Bolivia vive un momento crítico de inestabilidad, riesgos públicos y creciente distanciamiento entre partidos, grupos étnicos, sectores sociales y regiones. Y, al contrario de otras coyunturas de incertidumbre, desencuentros y enfrentamientos en el país, cuando era difícil precisar causas específicas, en esta oportunidad el origen del conflicto es claro: la manera arbitraria y autoritaria en que el presidente Evo Morales y su partido político, Movimiento al Socialismo (MAS), han pretendido violar la normativa que dio origen a la Asamblea Nacional Constituyente del país. Su propósito: eliminar la clara disposición de que las decisiones en ese cuerpo deben tomarse por dos tercios de los votos, que ellos no alcanzan, y disponer que todos los acuerdos, salvo la aprobación final del texto completo, apenas requieran mayoría absoluta.
Las elecciones para la Constituyente se realizaron el 2 de julio de este año, de forma tranquila y transparente. El oficialismo alcanzó una fuerte votación y logró elegir a 137 de los 255 asambleístas; el principal grupo de oposición, Poder Democrático y Social (Podemos), obtuvo 60, y el resto se distribuyó entre varios partidos, la mayoría opositores. Al no lograr los dos tercios que, según la ley de convocatoria al referendo para elegir ese cuerpo, se requieren para decidir en el seno de la Asamblea, Morales, otros funcionarios de su Gobierno y varios representantes del MAS adoptaron una posición conciliadora y abierta al diálogo, que produjo esperanzas de que el resultado del proceso de “refundación” de Bolivia, como lo ha denominado el Presidente, se hiciera con una seria búsqueda de consensos y respeto a diferentes sectores.

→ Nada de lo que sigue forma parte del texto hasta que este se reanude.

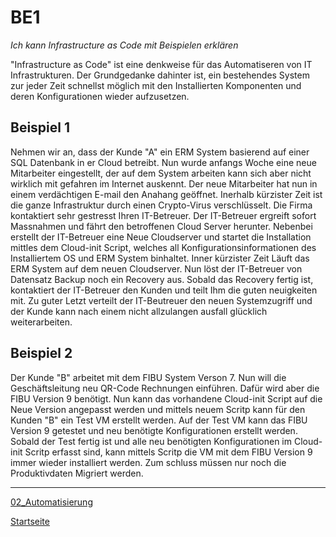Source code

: # BE1
*Ich kann Infrastructure as Code mit Beispielen erklären*

"Infrastructure as Code" ist eine denkweise für das Automatiseren von IT Infrastrukturen.
Der Grundgedanke dahinter ist, ein bestehendes System zur jeder Zeit schnellst möglich mit den Installierten Komponenten und deren Konfigurationen wieder aufzusetzen.

## Beispiel 1

Nehmen wir an, dass der Kunde "A" ein ERM System basierend auf einer SQL Datenbank in er Cloud betreibt.
Nun wurde anfangs Woche eine neue Mitarbeiter eingestellt, der auf dem System arbeiten kann sich aber nicht wirklich mit gefahren im Internet auskennt.
Der neue Mitarbeiter hat nun in einem verdächtigen E-mail den Anahang geöffnet. Inerhalb kürzister Zeit ist die ganze Infrastruktur durch einen Crypto-Virus verschlüsselt.
Die Firma kontaktiert sehr gestresst Ihren IT-Betreuer. Der IT-Betreuer ergreift sofort Massnahmen und fährt den betroffenen Cloud Server herunter.
Nebenbei erstellt der IT-Betreuer eine Neue Cloudserver und startet die Installation mittles dem Cloud-init Script, welches all Konfigurationsinformationen des Installiertem OS und ERM System binhaltet. Inner kürzister Zeit Läuft das ERM System auf dem neuen Cloudserver. Nun löst der IT-Betreuer von Datensatz Backup noch ein Recovery aus.
Sobald das Recovery fertig ist, kontaktiert der IT-Betreuer den Kunden und teilt Ihm die guten neuigkeiten mit. Zu guter Letzt verteilt der IT-Beutreuer den neuen Systemzugriff und der Kunde kann nach einem nicht allzulangen ausfall glücklich weiterarbeiten.

## Beispiel 2

Der Kunde "B" arbeitet mit dem FIBU System Verson 7. Nun will die Geschäftsleitung neu QR-Code Rechnungen einführen. Dafür wird aber die FIBU Version 9 benötigt.
Nun kann das vorhandene Cloud-init Script auf die Neue Version angepasst werden und mittels neuem Scritp kann für den Kunden "B" ein Test VM erstellt werden. Auf der Test VM kann das FIBU Version 9 getestet und neu benötigte Konfigurationen erstellt werden. Sobald der Test fertig ist und alle neu benötigten Konfigurationen im Cloud-init Scritp erfasst sind, kann mittels Scritp die VM mit dem FIBU Version 9 immer wieder installiert werden. Zum schluss müssen nur noch die Produktivdaten Migriert werden.

___

[02_Automatisierung](../02_Automatisierung)

[Startseite](https://github.com/ask-yo-girl-about-me/Project-Future)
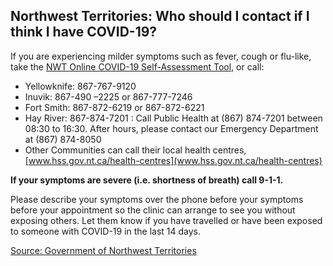 ## Northwest Territories: Who should I contact if I think I have COVID-19?

If you are experiencing milder symptoms such as fever, cough or flu-like, take the [NWT Online COVID-19 Self-Assessment Tool](https://www.hss.gov.nt.ca/en/services/coronavirus-disease-covid-19/nwt-online-covid-19-self-assessment-tool), or call:

- Yellowknife: 867-767-9120
- Inuvik: 867-490 –2225 or 867-777-7246
- Fort Smith: 867-872-6219 or 867-872-6221
- Hay River: 867-874-7201 : Call Public Health at (867) 874-7201 between 08:30 to 16:30. After hours, please contact our Emergency Department at (867) 874-8050
- Other Communities can call their local health centres, [www.hss.gov.nt.ca/health-centres](www.hss.gov.nt.ca/health-centres)

**If your symptoms are severe (i.e. shortness of breath) call 9-1-1.**

Please describe your symptoms over the phone before your symptoms before your appointment so the clinic can arrange to see you without exposing others. Let them know if you have travelled or have been exposed to someone with COVID-19 in the last 14 days.

[Source: Government of Northwest Territories](https://www.hss.gov.nt.ca/en/services/coronavirus-disease-covid-19/coronavirus-disease-covid-19-faqs)
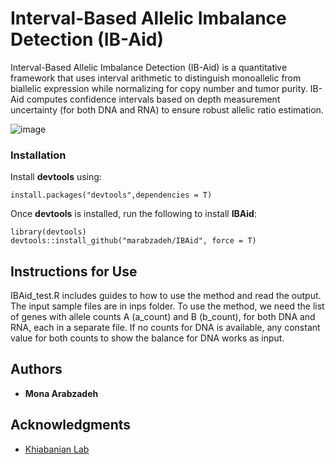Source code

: # Interval-Based Allelic Imbalance Detection (IB-Aid)
Interval-Based Allelic Imbalance Detection (IB-Aid) is a quantitative framework that uses interval arithmetic to distinguish monoallelic from biallelic expression while normalizing for copy number and tumor purity. 
IB-Aid computes confidence intervals based on depth measurement uncertainty (for both DNA and RNA) to ensure robust allelic ratio estimation. 

![image](https://github.com/user-attachments/assets/8451d832-72d7-4833-84f3-de6868006fab)

### Installation

Install **devtools** using:
```
install.packages("devtools",dependencies = T)
```
Once **devtools** is installed, run the following to install **IBAid**:
```
library(devtools)
devtools::install_github("marabzadeh/IBAid", force = T)
```
## Instructions for Use

IBAid_test.R includes guides to how to use the method and read the output. The input sample files are in inps folder. To use the method, we need the list of genes with allele counts A (a_count) and B (b_count), for both DNA and RNA, each in a separate file. If no counts for DNA is available, any constant value for both counts to show the balance for DNA works as input. 

## Authors
* **Mona Arabzadeh**

## Acknowledgments
* [Khiabanian Lab](https://khiabanian-lab.org)
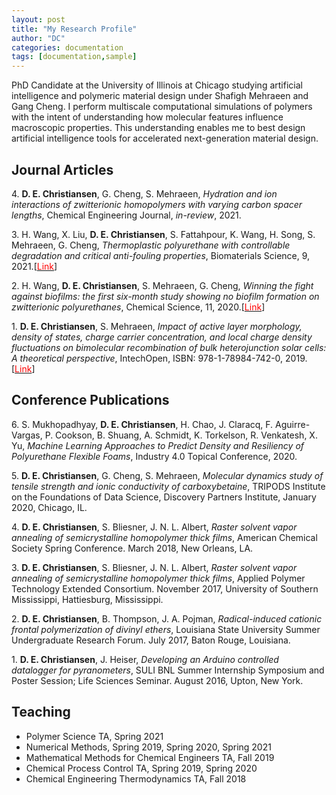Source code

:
 ```yaml
---
layout: post
title: "My Research Profile"
author: "DC"
categories: documentation
tags: [documentation,sample]
---
```

PhD Candidate at the University of Illinois at Chicago studying artificial intelligence and polymeric material design under Shafigh Mehraeen and Gang Cheng. I perform multiscale computational simulations of polymers with the intent of understanding how molecular features influence macroscopic properties. This understanding enables me to best design artificial intelligence tools for accelerated next-generation material design.

## **Journal Articles**
4\. **D. E. Christiansen**, G. Cheng, S. Mehraeen, _Hydration and ion interactions of zwitterionic homopolymers with varying carbon spacer lengths_, Chemical Engineering Journal, _in-review_, 2021.

3\. H. Wang, X. Liu, **D. E. Christiansen**, S. Fattahpour, K. Wang, H. Song, S. Mehraeen, G. Cheng, _Thermoplastic polyurethane with controllable degradation and critical anti-fouling properties_, Biomaterials Science, 9, 2021.[[<span style="color:red">Link</span>](https://pubs.rsc.org/en/content/articlelanding/2021/bm/d0bm01967d)]

2\. H. Wang, **D. E. Christiansen**, S. Mehraeen, G. Cheng, _Winning the fight against biofilms: the first six-month study showing no biofilm formation on zwitterionic polyurethanes_, Chemical Science, 11, 2020.[[<span style="color:red">Link</span>](https://pubs.rsc.org/en/content/articlelanding/2020/sc/c9sc06155j)]

1\. **D. E. Christiansen**, S. Mehraeen, _Impact of active layer morphology, density of states, charge carrier concentration, and local charge density fluctuations on bimolecular recombination of bulk heterojunction solar cells: A theoretical perspective_, IntechOpen, ISBN: 978-1-78984-742-0, 2019.[[<span style="color:red">Link</span>](https://www.intechopen.com/chapters/66902)]

## **Conference Publications**
6\. S. Mukhopadhyay, **D. E. Christiansen**, H. Chao, J. Claracq, F. Aguirre-Vargas, P. Cookson, B. Shuang, A. Schmidt, K. Torkelson, R. Venkatesh, X. Yu, _Machine Learning Approaches to Predict Density and Resiliency of Polyurethane Flexible Foams_, Industry 4.0 Topical Conference, 2020.

5\. **D. E. Christiansen**, G. Cheng, S. Mehraeen, _Molecular dynamics study of tensile strength and ionic conductivity of carboxybetaine_, TRIPODS Institute on the Foundations of Data Science, Discovery Partners Institute, January 2020, Chicago, IL.

4\. **D. E. Christiansen**, S. Bliesner, J. N. L. Albert, _Raster solvent vapor annealing of semicrystalline homopolymer thick films_, American Chemical Society Spring Conference. March 2018, New Orleans, LA.

3\. **D. E. Christiansen**, S. Bliesner, J. N. L. Albert, _Raster solvent vapor annealing of semicrystalline homopolymer thick films_, Applied Polymer Technology Extended Consortium. November 2017, University of Southern Mississippi, Hattiesburg, Mississippi.

2\. **D. E. Christiansen**, B. Thompson, J. A. Pojman, _Radical-induced cationic frontal polymerization of divinyl ethers_, Louisiana State University Summer Undergraduate Research Forum. July 2017, Baton Rouge, Louisiana.

1\. **D. E. Christiansen**, J. Heiser, _Developing an Arduino controlled datalogger for pyranometers_, SULI BNL Summer Internship Symposium and Poster Session; Life Sciences Seminar. August 2016, Upton, New York.

## **Teaching**
* Polymer Science TA, Spring 2021
* Numerical Methods, Spring 2019, Spring 2020, Spring 2021
* Mathematical Methods for Chemical Engineers TA, Fall 2019
* Chemical Process Control TA, Spring 2019, Spring 2020
* Chemical Engineering Thermodynamics TA, Fall 2018
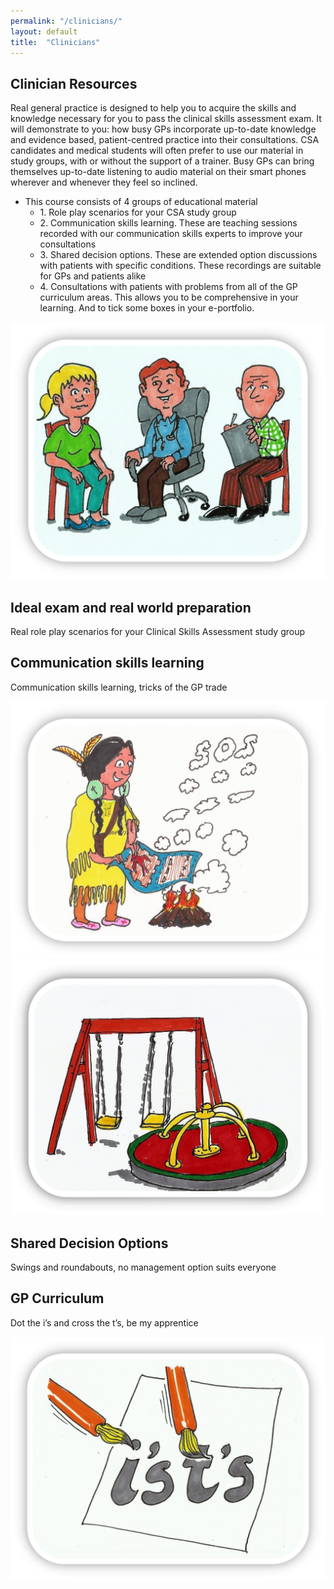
 ```yaml
---
permalink: "/clinicians/"
layout: default
title:  "Clinicians"
---
```


<section class="bg-primary text-white" id="about">
      <div class="container text-center">
        <h2 class="mb-4 text-white">Clinician Resources</h2>
        <p align="left">Real general practice is designed to help you to acquire the skills and knowledge necessary for you to pass the clinical skills assessment exam. It will demonstrate to you: how busy GPs incorporate up-to-date knowledge and evidence based, patient-centred practice into their consultations. CSA candidates and medical students will often prefer to use our material in study groups, with or without the support of a trainer. Busy GPs can bring themselves up-to-date listening to audio material on their smart phones wherever and whenever they feel so inclined.</p>
        <ul align="left">
          <li>This course consists of 4 groups of educational material
          <ul>
            <li> 1.	Role play scenarios for your CSA study group</li>
            <li> 2.	Communication skills learning. These are teaching sessions recorded with our communication skills experts to improve your consultations</li>
            <li> 3.	Shared decision options. These are extended option discussions with patients with specific conditions. These recordings are suitable for GPs and patients alike</li>
             <li>4.	Consultations with patients with problems from all of the GP curriculum areas. This allows you to be comprehensive in your learning. And to tick some boxes in your e-portfolio.</li>
          </ul></li>
        </ul>
		
</div>
</section>

<section id="features">
        <div class="container">
            <div class="row">
                <div class="single-features">
                    <div class="col-sm-5 wow fadeInLeft" data-wow-duration="500ms" data-wow-delay="300ms">
                        <img src="/img/people.jpg" class="img-responsive" alt="">
                    </div>
                    <div class="col-sm-6 wow fadeInRight" data-wow-duration="500ms" data-wow-delay="300ms">
                        <h2>Ideal exam and real world preparation</h2>
                        <P>Real role play scenarios for your Clinical Skills Assessment study group</P>
                    </div>
                </div>
                <div class="single-features">
                    <div class="col-sm-6 col-sm-offset-1 align-right wow fadeInLeft" data-wow-duration="500ms" data-wow-delay="300ms">
                        <h2>Communication skills learning</h2>
                        <P>Communication skills learning, tricks of the GP trade</P>
                    </div>
                    <div class="col-sm-5 wow fadeInRight" data-wow-duration="500ms" data-wow-delay="300ms">
                        <img src="/img/sos.jpg" class="img-responsive" alt="">
                    </div>
                </div>
                <div class="single-features">
                    <div class="col-sm-5 wow fadeInLeft" data-wow-duration="500ms" data-wow-delay="300ms">
                        <img src="/img/fairground.jpg" class="img-responsive" alt="">
                    </div>
                    <div class="col-sm-6 wow fadeInRight" data-wow-duration="500ms" data-wow-delay="300ms">
                        <h2>Shared Decision Options</h2>
                        <P>Swings and roundabouts, no management option suits everyone</P>
                    </div>
                </div>
                <div class="single-features">
                    <div class="col-sm-6 col-sm-offset-1 align-right wow fadeInLeft" data-wow-duration="500ms" data-wow-delay="300ms">
                        <h2>GP Curriculum</h2>
                        <P>Dot the i’s and cross the t’s, be my apprentice</P>
                    </div>
                    <div class="col-sm-5 wow fadeInRight" data-wow-duration="500ms" data-wow-delay="300ms">
                        <img src="/img/isandts.jpg" class="img-responsive" alt="">
                    </div>
                </div>
            </div>
        </div>
    </section>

La historia más reciente, sin embargo, ha sido otra. Hacia finales de agosto, por simple mayoría, los asambleístas del MAS y sus aliados decidieron desconocer las condiciones de la ley de convocatoria y adoptaron dos decisiones de enorme trascendencia: por un lado, declarar la Constituyente como “originaria”, es decir, con poderes ilimitados, incluso sobre el actual Congreso y el Poder Judicial; por otro, reducir de dos tercios a la mitad más uno el número de votos necesarios para aprobar los artículos en comisión y plenario, y mantener la mayoría calificada únicamente para el texto completo, ya “cocinado” por el oficialismo.
Es totalmente lógico y, además, necesario, el rechazo frontal de la oposición política, otros grupos organizados y cuatro de las nueve regiones del país, contra esa decisión claramente arbitraria. Porque, además de que implica una alteración ilegítima de las reglas del juego y una imposición que, en esencia, violentará la decisión soberana del electorado, también muestra una perturbadora faceta autoritaria, que es necesario frenar lo antes posible. La reacción más enérgica fue el paro realizado el pasado viernes en las regiones de Beni, Pando, Santa Cruz y Tajira, cuatro de las más dinámicas del país, que estuvo precedida, días antes, por un serio choque en el seno de la Constituyente.
Frente a estos hechos, Morales, en lugar de buscar salidas adecuadas y democráticas, se ha dedicado a denunciar inexistentes “conspiraciones”. Se trata de un irresponsable intento de distorsionar la grave realidad de los hechos y, además, de justificar otros graves problemas que enfrenta su Gobierno, como el crecimiento en el desempleo y el inepto manejo del anunciado proceso de nacionalización de los yacimientos de hidrocarburos.
Aún es difícil saber cuál podrá ser el desenlace de esta grave situación. Si se lograra un reflujo hacia la democracia, la legalidad y el respeto a la voluntad popular, habría esperanzas de que, tras esta difícil coyuntura, Bolivia pueda enrumbarse hacia un rediseño institucional más abierto, inclusivo y que responda a un verdadero acuerdo nacional. Si no, las ominosas sombras del autoritarismo y el caos, que tanto mal han hecho al país, podría materializarse muy pronto.